Tonyukuk gibi düşünen lider, Hakan, ya da
Padişahlar ise Türk'ü büyük devlet ve medeniyetlere taşımıştır. Bunun tarihte
pek çok örneği vardır. Uzatmamak için birkaç örnekle bitireceğim.
29. Belirtmekte fayda var ki Türk'ün kimliğiyle
örtüşen din İslamdır. İslamı kabul eden Türkler İslam'ın onun bünyesine uyması
ile ıslah olmuş daha da güçlü bir kişilik kazanmışlar.Diğer dinlere giren
Türkler kayda değer bir varlık gösterememiş erimiş gitmişlerdir. Hani nerede Hristiyan, Yahudi, Budist ya da Manist Türkler ?
30. Örneğin Osmanlı-Safevi zıtlaşmasında ikisi de
Türk olan bu devletlerden Osmanlı Türklük değerlerini korurken, Safeviler, Fars
değerlerini benimsemiş, Farslılaşmış ve yok olup gitmiştir.

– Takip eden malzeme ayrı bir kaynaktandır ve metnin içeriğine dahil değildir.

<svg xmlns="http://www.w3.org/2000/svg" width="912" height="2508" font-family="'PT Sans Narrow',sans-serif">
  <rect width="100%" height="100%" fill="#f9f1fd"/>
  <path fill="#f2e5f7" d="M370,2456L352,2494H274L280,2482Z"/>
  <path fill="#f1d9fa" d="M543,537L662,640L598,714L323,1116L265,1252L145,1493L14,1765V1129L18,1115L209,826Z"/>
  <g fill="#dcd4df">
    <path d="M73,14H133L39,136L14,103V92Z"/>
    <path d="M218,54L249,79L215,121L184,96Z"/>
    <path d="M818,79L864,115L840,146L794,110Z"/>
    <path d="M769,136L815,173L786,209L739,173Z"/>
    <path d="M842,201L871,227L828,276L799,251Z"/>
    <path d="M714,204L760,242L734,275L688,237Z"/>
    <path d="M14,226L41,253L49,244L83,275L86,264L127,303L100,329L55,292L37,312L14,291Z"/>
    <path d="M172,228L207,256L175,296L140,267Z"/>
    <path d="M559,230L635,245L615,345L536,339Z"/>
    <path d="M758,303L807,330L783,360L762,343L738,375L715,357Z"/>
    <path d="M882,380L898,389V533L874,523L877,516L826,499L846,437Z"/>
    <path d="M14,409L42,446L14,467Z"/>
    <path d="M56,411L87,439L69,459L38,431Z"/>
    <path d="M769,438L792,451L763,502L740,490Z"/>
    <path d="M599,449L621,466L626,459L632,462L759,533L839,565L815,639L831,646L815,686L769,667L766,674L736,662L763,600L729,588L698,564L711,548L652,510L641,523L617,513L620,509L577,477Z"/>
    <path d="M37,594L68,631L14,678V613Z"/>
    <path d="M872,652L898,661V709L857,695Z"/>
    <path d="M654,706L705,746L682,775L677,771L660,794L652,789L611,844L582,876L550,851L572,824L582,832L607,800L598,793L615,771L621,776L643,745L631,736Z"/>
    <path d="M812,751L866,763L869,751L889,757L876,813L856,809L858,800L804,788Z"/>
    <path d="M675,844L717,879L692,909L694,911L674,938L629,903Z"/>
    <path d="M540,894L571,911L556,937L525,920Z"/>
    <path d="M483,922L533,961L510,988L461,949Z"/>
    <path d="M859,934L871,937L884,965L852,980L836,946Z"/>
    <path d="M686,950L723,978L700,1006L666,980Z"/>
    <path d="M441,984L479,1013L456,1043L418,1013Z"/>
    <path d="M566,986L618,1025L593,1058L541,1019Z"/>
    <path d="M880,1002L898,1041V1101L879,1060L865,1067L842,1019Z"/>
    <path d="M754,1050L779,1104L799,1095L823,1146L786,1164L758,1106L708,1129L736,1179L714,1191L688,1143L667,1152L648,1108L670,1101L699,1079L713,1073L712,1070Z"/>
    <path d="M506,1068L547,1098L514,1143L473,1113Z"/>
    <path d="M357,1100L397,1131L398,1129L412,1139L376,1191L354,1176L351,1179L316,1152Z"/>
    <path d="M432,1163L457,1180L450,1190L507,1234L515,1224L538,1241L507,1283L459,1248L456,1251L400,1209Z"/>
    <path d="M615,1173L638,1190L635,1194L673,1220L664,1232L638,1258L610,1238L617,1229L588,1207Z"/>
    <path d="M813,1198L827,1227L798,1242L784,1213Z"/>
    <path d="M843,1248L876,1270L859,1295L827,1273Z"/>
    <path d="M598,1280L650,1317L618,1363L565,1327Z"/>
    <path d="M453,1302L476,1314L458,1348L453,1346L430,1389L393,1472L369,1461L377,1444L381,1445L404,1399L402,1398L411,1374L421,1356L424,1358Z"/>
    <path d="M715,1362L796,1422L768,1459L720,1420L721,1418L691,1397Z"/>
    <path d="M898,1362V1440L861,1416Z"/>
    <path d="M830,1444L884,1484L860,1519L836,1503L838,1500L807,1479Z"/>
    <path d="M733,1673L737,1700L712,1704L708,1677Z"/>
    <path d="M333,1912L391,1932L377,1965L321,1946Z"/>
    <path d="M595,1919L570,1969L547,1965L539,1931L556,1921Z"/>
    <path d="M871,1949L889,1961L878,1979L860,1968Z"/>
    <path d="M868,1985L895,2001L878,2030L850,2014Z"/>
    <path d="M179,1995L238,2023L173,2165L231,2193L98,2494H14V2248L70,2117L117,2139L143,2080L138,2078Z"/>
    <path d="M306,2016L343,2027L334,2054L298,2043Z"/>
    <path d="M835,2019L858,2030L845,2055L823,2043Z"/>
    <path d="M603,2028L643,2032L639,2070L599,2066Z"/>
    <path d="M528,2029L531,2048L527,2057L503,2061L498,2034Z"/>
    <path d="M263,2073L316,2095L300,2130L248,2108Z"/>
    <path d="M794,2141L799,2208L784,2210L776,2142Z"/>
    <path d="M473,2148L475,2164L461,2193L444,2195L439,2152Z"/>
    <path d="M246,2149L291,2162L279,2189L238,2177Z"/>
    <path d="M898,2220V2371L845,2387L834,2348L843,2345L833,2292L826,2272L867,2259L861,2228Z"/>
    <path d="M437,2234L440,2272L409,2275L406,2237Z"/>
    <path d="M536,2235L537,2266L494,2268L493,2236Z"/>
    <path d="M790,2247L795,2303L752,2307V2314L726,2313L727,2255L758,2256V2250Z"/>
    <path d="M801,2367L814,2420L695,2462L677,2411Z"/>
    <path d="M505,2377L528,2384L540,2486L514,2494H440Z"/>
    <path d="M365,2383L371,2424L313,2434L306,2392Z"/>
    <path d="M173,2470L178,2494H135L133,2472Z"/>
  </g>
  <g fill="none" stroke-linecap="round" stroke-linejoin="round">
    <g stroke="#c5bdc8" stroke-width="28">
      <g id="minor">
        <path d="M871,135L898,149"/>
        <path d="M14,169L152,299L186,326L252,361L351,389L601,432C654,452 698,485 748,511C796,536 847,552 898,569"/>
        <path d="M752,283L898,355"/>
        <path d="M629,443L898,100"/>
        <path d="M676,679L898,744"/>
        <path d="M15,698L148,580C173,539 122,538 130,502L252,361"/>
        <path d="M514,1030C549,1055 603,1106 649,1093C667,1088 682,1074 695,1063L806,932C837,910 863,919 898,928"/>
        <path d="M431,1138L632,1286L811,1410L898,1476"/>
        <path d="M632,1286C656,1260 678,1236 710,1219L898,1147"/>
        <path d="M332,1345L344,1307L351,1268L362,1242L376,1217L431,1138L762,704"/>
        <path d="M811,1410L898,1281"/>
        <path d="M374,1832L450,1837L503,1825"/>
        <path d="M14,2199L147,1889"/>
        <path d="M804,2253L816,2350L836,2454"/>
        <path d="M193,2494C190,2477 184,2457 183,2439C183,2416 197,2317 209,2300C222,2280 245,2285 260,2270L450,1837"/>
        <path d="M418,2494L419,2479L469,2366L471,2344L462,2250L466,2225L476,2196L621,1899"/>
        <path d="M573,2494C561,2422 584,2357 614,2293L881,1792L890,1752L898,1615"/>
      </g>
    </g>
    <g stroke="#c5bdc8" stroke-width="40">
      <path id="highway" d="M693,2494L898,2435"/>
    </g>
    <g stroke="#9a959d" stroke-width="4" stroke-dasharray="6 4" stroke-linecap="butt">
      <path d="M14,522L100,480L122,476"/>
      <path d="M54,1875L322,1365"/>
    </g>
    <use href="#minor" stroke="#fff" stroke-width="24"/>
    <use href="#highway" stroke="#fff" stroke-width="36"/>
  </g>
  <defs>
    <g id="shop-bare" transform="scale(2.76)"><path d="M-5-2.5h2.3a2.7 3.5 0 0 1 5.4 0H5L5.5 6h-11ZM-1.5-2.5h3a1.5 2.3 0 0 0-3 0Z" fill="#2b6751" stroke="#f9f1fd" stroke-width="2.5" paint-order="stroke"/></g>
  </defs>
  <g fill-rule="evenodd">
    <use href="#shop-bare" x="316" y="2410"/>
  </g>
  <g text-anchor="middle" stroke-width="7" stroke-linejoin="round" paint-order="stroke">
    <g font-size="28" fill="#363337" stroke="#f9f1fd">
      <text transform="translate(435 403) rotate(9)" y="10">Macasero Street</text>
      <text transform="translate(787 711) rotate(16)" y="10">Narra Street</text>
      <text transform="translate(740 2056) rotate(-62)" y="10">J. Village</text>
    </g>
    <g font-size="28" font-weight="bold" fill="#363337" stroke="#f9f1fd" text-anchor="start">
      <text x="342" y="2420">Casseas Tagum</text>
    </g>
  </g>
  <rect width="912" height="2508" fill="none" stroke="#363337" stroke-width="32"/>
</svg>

31. Yine Budizmi, Hİnduizmi, Hristiyanlığı ve hatta
Yahudiliği benimseyen Türk devletlerinin çok kısa ömürlüğü olduğu ve halkın
asimile olduğu tarihi gerçeklerdir.
32. Kurtuluş savaşından sonra da Bilge Kağan gibi
düşünenlerle, Tonyukuk gibi düşünenler arasında ciddi çekişmeler olmuştur. Hala
olmaktadır ve maalesef olmaya devam edecektir. Tonyukuk mu haklıydı sizce, Bilge
Kağan mı?
TOLGA TANOLCAY
Kaynak:
Yararlandığım ve esinlendiğim temel kaynak; Prof. Dr. Ş. Teoman Duralı'nın "Omurgasızlaştırılan Türklük" kitabıdır.